HELENA, Alabama (Reuters) - The column of fire burning from the punctured Colonial Pipeline [COLPI.UL] on Monday afternoon reached 150 feet (45 metres) above the 75-foot tall trees in dense forest 12 miles (19 km) south of Helena, Alabama, the deputy chief of the town’s fire department said on Tuesday.
“It had to be a puncture,” said Helena Deputy Fire Chief Peter Valenti, one of the first emergency responders to reach the blaze. “The fire was going straight up. If it had been a rupture, it would have been running all over the ground.”
Colonial said on Tuesday it could resume sending gasoline through the pipeline by Saturday, after repairs are complete.
One person was killed and five others injured in the blaze. They were all members of a construction crew working on the pipeline on Monday. It appeared the crew struck the pipe with a backhoe, Colonial officials said on Tuesday.

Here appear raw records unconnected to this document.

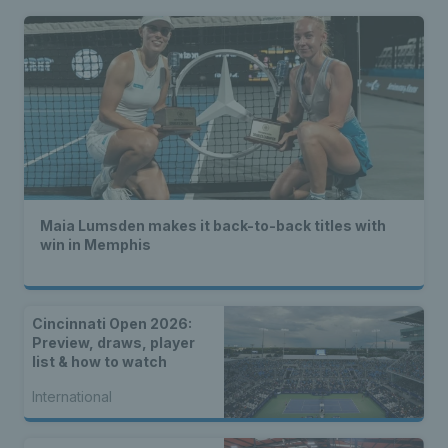
Maia Lumsden makes it back-to-back titles with
win in Memphis
Cincinnati Open 2026:
Preview, draws, player
list & how to watch
International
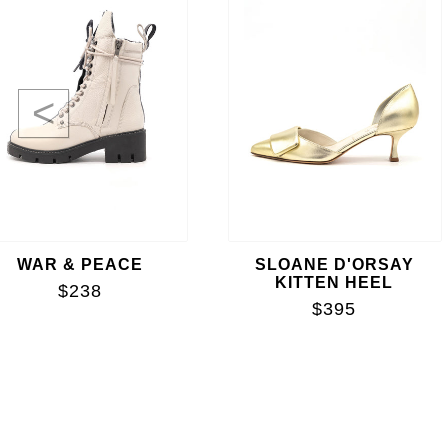
<
WAR & PEACE
SLOANE D'ORSAY
KITTEN HEEL
$238
$395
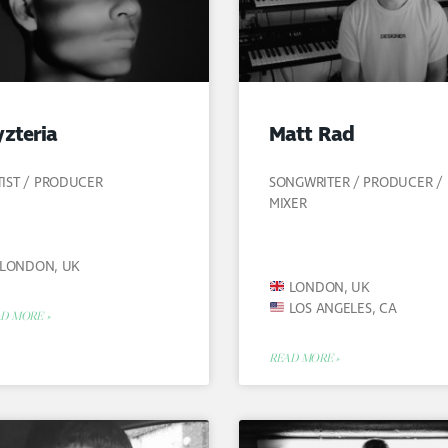
zteria
Matt Rad
TIST / PRODUCER
SONGWRITER / PRODUCER /
MIXER
LONDON, UK
LONDON, UK
LOS ANGELES, CA
D MORE »
READ MORE »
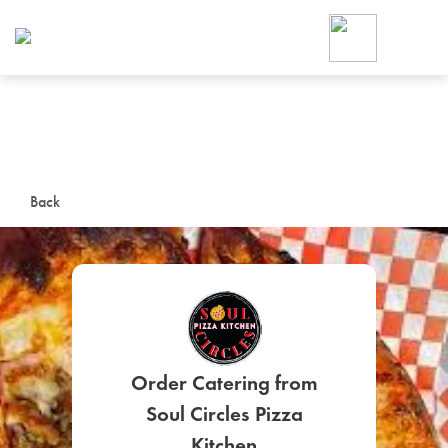
Foodja offers a variety of product
workplace’s needs.
To order on-demand meals and ca
up for Catering. If you were invite
cafe by your employer or are look
from a Cafe kiosk, sign up for Caf
ON-DEMAND CATE
Back
Group meals for meetings a
Order Catering from
SIGN UP FOR CATE
Soul Circles Pizza
Kitchen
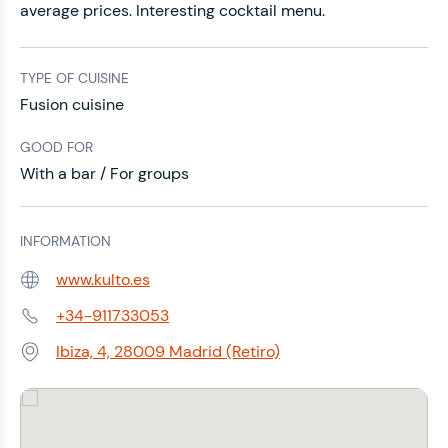
average prices. Interesting cocktail menu.
TYPE OF CUISINE
Fusion cuisine
GOOD FOR
With a bar / For groups
INFORMATION
www.kulto.es
Web:
+34-911733053
Phone:
Ibiza, 4, 28009 Madrid (Retiro)
Address:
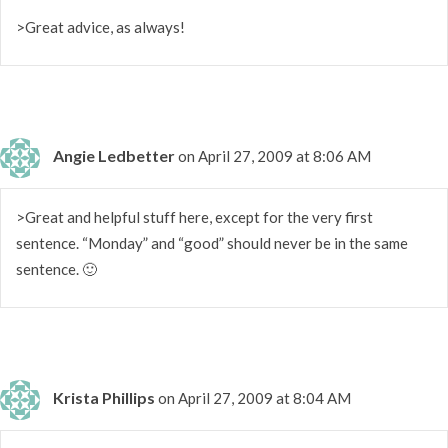
>Great advice, as always!
Angie Ledbetter
on April 27, 2009 at 8:06 AM
>Great and helpful stuff here, except for the very first
sentence. “Monday” and “good” should never be in the same
sentence. 🙂
Krista Phillips
on April 27, 2009 at 8:04 AM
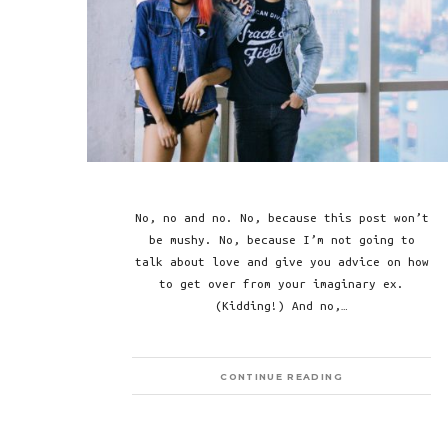
No, no and no. No, because this post won’t
be mushy. No, because I’m not going to
talk about love and give you advice on how
to get over from your imaginary ex.
(Kidding!) And no,…
CONTINUE READING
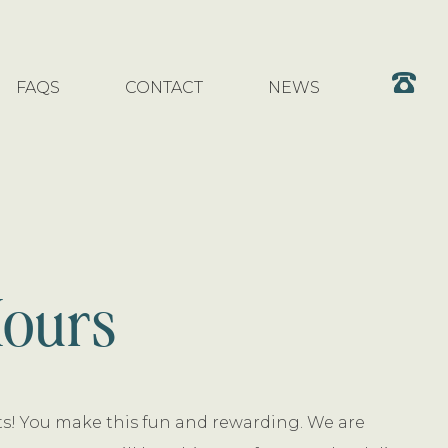
FAQS
CONTACT
NEWS
Hours
nts! You make this fun and rewarding. We are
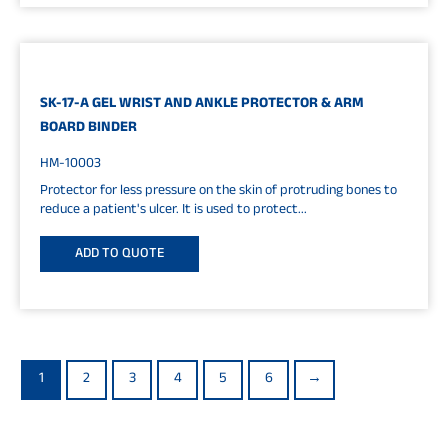
SK-17-A GEL WRIST AND ANKLE PROTECTOR & ARM
BOARD BINDER
HM-10003
Protector for less pressure on the skin of protruding bones to
reduce a patient's ulcer. It is used to protect...
ADD TO QUOTE
1
2
3
4
5
6
→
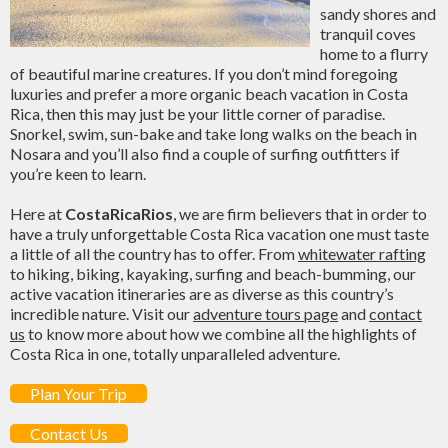
sandy shores and
tranquil coves
home to a flurry
of beautiful marine creatures. If you don’t mind foregoing
luxuries and prefer a more organic beach vacation in Costa
Rica, then this may just be your little corner of paradise.
Snorkel, swim, sun-bake and take long walks on the beach in
Nosara and you’ll also find a couple of surfing outfitters if
you’re keen to learn.
Here at
CostaRicaRios
, we are firm believers that in order to
have a truly unforgettable Costa Rica vacation one must taste
a little of all the country has to offer. From
whitewater rafting
to hiking, biking, kayaking, surfing and beach-bumming, our
active vacation itineraries are as diverse as this country’s
incredible nature. Visit our
adventure tours page
and
contact
us
to know more about how we combine all the highlights of
Costa Rica in one, totally unparalleled adventure.
Plan Your Trip
Contact Us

Looking at the blaze on Monday, Valenti said it was apparent that the rescue of the injured workers was his first priority.

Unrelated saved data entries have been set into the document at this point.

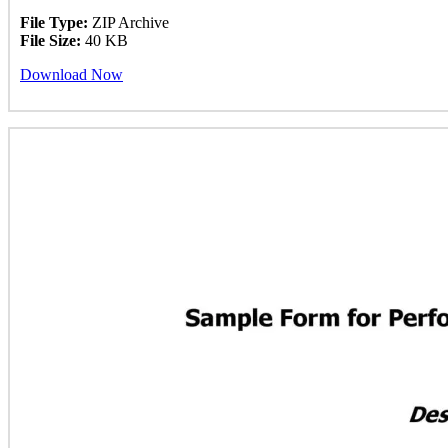
File Type:
ZIP Archive
File Size:
40 KB
Download Now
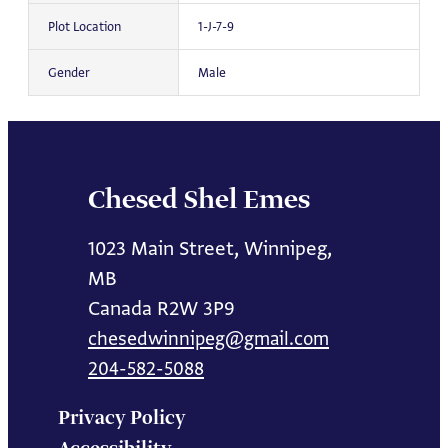
Plot Location
1-J-7-9
Gender
Male
Chesed Shel Emes
1023 Main Street, Winnipeg,
MB
Canada R2W 3P9
chesedwinnipeg@gmail.com
204-582-5088
Privacy Policy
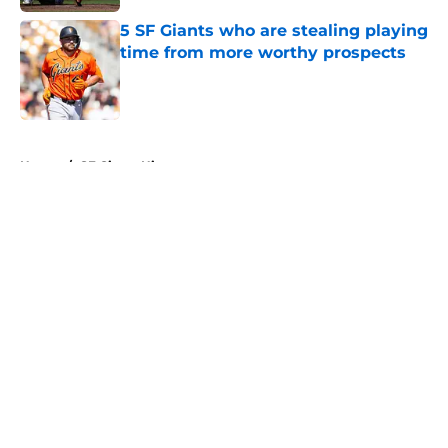
5 SF Giants who are stealing playing
time from more worthy prospects
Published by on Invalid Date
5 related articles loaded
Home
/
SF Giants History
About
Openings
Contact
Our 300+ Sites
Mobile Apps
FanSided Daily
Pitch a Story
Privacy Policy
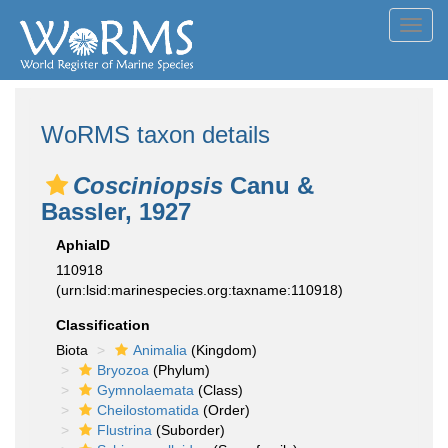
Toggl
navig
WoRMS taxon details
Cosciniopsis
Canu &
Bassler, 1927
AphiaID
110918
(urn:lsid:marinespecies.org:taxname:110918)
Classification
Biota
Animalia
(Kingdom)
Bryozoa
(Phylum)
Gymnolaemata
(Class)
Cheilostomatida
(Order)
Flustrina
(Suborder)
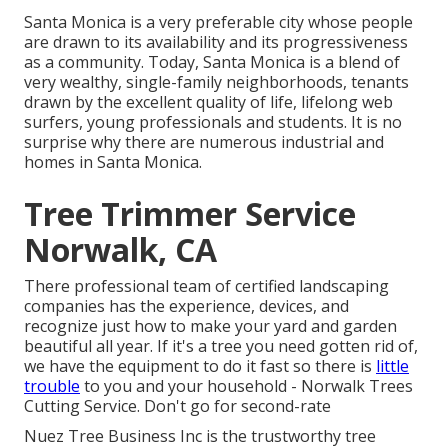
Santa Monica is a very preferable city whose people
are drawn to its availability and its progressiveness
as a community. Today, Santa Monica is a blend of
very wealthy, single-family neighborhoods, tenants
drawn by the excellent quality of life, lifelong web
surfers, young professionals and students. It is no
surprise why there are numerous industrial and
homes in Santa Monica.
Tree Trimmer Service
Norwalk, CA
There professional team of certified landscaping
companies has the experience, devices, and
recognize just how to make your yard and garden
beautiful all year. If it's a tree you need gotten rid of,
we have the equipment to do it fast so there is
little
trouble
to you and your household - Norwalk Trees
Cutting Service. Don't go for second-rate
Nuez Tree Business Inc is the trustworthy tree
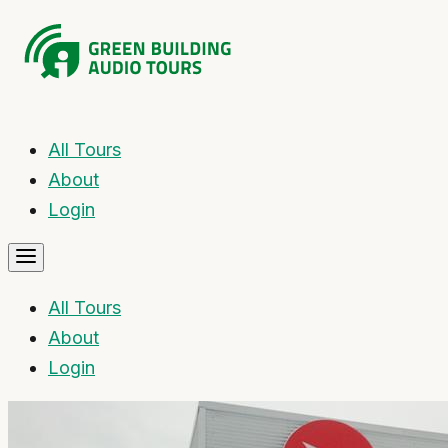
All Tours
About
Login
All Tours
About
Login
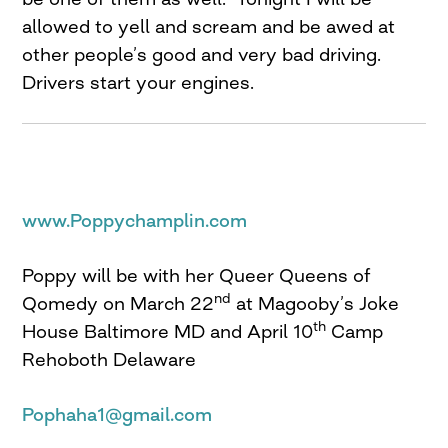
allowed to yell and scream and be awed at
other people’s good and very bad driving.
Drivers start your engines.
www.Poppychamplin.com
Poppy will be with her Queer Queens of
nd
Qomedy on March 22
at Magooby’s Joke
th
House Baltimore MD and April 10
Camp
Rehoboth Delaware
Pophaha1@gmail.com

“It was safer to let the gasoline burn out,” he said. “The crew was on the other side of pipeline from where we were. The heat was keeping us back. We had to work our way around.”
Late Tuesday afternoon, a steady stream of tractor-trailers carrying heavy repair equipment and pickup trucks carrying workers rumbled through Helena, a town of 18,000, down a winding two-lane blacktop highway, turning off on the dusty dirt road to the scene of the fire, which was reduced to a small blaze.